I can only guess at the reason why (Brendan/Justin's thoughts would be interesting) but I think the reason is so that offline editing/mixing is possible. If clients send pre-mixed audio then there are fewer editing possibilities afterwards if you want to make a nice MP3 from the jam. At least the cliplogcvt utility that comes in the Ninjam source tree is geared towards importing your ninjam session in a DAW so you can mix it afterwards.

In practice I've never edited/mixed jams after playing though .

How are you checking the latency of these things? I think PulseAudio would stop anyone using the system seriously other than to play back pre-recorded music. It would stop any form of live music creation.
I haven't checked the latency on PulseAudio. If you want to use software instruments/effects then JACK is probably required.
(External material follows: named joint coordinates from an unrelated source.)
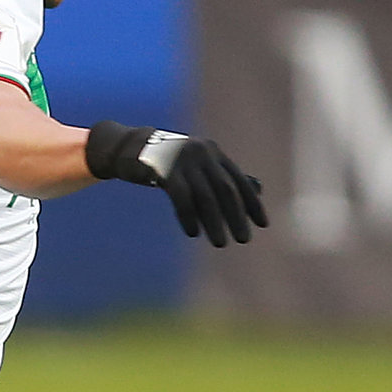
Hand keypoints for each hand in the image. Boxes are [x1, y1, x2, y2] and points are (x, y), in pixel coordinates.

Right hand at [85, 121, 267, 246]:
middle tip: (243, 239)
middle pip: (225, 190)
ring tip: (219, 243)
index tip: (263, 225)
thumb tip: (258, 190)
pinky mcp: (162, 169)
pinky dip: (189, 217)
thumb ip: (224, 176)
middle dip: (235, 216)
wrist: (128, 148)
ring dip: (214, 222)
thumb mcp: (198, 167)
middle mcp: (202, 153)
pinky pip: (181, 197)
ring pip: (205, 197)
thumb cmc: (167, 163)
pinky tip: (193, 233)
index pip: (238, 180)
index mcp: (214, 152)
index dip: (252, 203)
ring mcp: (182, 159)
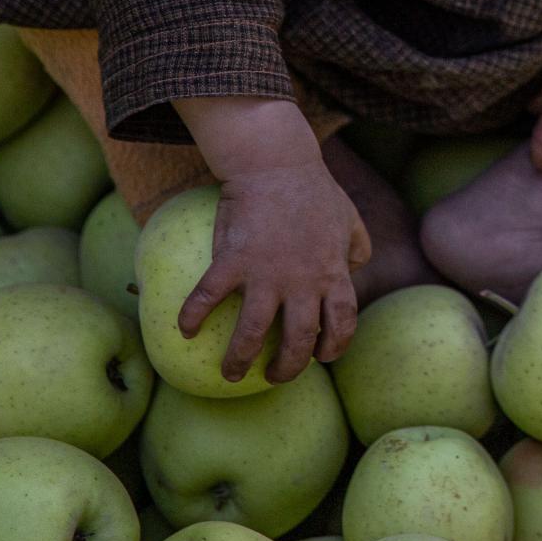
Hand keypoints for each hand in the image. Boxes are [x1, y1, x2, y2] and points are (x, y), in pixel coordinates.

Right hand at [177, 152, 370, 383]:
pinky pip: (209, 297)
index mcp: (332, 273)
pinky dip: (193, 316)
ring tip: (230, 375)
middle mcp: (303, 281)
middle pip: (300, 340)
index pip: (342, 322)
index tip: (322, 358)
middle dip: (288, 368)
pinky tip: (184, 331)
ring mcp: (267, 273)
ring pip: (253, 332)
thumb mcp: (348, 218)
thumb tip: (354, 268)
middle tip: (275, 377)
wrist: (277, 163)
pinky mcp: (234, 260)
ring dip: (240, 359)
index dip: (335, 346)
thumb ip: (357, 246)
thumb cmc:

In the case of a single physical instrument plugged in to the PC it's not an issue though. My setup is based around a guitar effects processor with USB audio. It has built-in monitoring so I don't worry about the latency of my own signal. Ninjam is playing remote user audio into the guitar effects processor which mixes it together with the monitor signal. Both the instrument and the headphones are plugged into the guitar effects processor.